To effectively control contamination, be aware of the conditions that may promote growth and distribute LDB:
External sources may emit contaminated aerosolized water that is drawn into a system’s fresh-air intake. Consider the following:

  • Fresh-air intake airways, typically concrete plenums located at grade level, supplying fresh air to air handlers in the basement or lower levels of buildings can collect organic material (such as leaves and dirt).
    • Aerosols from spray irrigation.
    • Open windows.
    Internal sources may provide contaminated aerosolized water that is then disseminated by the air-distribution system. Consider the following:
    • HVAC system humidifiers are potential sources of aerosol exposure if contaminated with LDB.
    • Direct evaporative air coolers with sprays or misters used as humidifiers include sumps, which may stagnate when not in use.
    • Indirect evaporative air cooling systems using water coils may develop a leak that may inject cooling tower water directly into the supply air stream.
    • Air-to-air heat exchangers may develop leaks, which may allow the wet air stream to mix with supply air and cause problems if the wet air stream is contaminated with LDB
    • Wet evaporative coolers, slinger air coolers, and rotary air coolers with improperly operated and maintained systems that use warm, stagnant sump water may be potential sources of LDB.

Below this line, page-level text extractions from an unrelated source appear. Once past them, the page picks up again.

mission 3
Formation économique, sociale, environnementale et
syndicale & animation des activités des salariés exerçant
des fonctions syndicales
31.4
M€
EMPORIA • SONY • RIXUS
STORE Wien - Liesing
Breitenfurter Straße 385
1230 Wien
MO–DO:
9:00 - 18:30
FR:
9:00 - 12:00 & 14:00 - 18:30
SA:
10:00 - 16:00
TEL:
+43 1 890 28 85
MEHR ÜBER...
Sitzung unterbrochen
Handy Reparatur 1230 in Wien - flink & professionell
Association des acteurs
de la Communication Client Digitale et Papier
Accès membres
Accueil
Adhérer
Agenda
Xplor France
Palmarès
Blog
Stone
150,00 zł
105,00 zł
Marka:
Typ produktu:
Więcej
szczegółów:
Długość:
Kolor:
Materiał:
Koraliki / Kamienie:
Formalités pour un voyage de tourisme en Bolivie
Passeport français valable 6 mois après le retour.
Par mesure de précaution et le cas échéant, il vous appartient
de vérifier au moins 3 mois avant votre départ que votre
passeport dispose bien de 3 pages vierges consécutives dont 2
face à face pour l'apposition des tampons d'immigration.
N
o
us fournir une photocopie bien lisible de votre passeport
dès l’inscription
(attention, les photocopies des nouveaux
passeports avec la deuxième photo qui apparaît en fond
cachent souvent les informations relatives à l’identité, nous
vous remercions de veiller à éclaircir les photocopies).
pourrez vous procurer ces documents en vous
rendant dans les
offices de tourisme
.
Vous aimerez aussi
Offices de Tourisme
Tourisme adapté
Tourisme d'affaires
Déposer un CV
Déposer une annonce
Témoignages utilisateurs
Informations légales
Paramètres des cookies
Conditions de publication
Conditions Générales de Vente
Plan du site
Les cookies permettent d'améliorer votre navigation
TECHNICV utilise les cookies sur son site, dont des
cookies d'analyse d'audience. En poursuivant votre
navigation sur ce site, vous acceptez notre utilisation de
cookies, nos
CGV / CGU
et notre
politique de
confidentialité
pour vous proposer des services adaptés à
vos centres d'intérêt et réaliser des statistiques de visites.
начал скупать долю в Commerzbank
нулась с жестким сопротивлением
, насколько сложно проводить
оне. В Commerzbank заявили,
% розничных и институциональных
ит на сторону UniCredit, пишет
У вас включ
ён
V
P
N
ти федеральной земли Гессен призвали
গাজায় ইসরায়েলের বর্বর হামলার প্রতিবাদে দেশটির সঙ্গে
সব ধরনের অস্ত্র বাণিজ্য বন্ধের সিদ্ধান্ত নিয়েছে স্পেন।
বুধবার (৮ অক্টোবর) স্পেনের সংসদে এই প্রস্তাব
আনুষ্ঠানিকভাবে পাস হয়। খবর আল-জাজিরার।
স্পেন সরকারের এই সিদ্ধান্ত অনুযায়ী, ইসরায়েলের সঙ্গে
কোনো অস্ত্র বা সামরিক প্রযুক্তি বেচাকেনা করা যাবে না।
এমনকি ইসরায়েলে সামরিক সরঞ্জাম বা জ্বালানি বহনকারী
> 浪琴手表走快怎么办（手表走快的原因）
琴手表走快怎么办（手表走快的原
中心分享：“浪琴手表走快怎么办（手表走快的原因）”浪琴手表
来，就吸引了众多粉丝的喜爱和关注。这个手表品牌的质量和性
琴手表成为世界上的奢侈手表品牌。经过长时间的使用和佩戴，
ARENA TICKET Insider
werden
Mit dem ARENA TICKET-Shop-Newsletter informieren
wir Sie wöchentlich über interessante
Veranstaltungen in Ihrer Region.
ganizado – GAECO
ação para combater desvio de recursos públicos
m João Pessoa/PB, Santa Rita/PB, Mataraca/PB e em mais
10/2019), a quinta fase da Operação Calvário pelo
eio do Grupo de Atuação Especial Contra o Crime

    • Residential humidifiers, such as free-standing or portable units, often contain sumps that are frequently contaminated with LDB.
    • Computer room air conditioners may contain a humidifier sump filled with contaminated water.
    Improperly drained condenser pans may produce tepid conditions that can encourage microbial and fungal growth.
    Treatment of a Contaminated System
    In the event LDB is detected, follow these steps for treatment:
    • Eliminate all water leaks and remove any standing water found in the system to ensure future drainage.
    • Replace or eliminate any water-damaged insulation in the system.
    • Operate the HVAC system using 100 percent outside air for eight hours before returning the building to normal operation.

When the building is returned to normal operation, keep outside-air supply rates as high as possible for one month. At a minimum, the outdoor air requirements of ASHRAE Ventilation Standard 62-2001 should be met.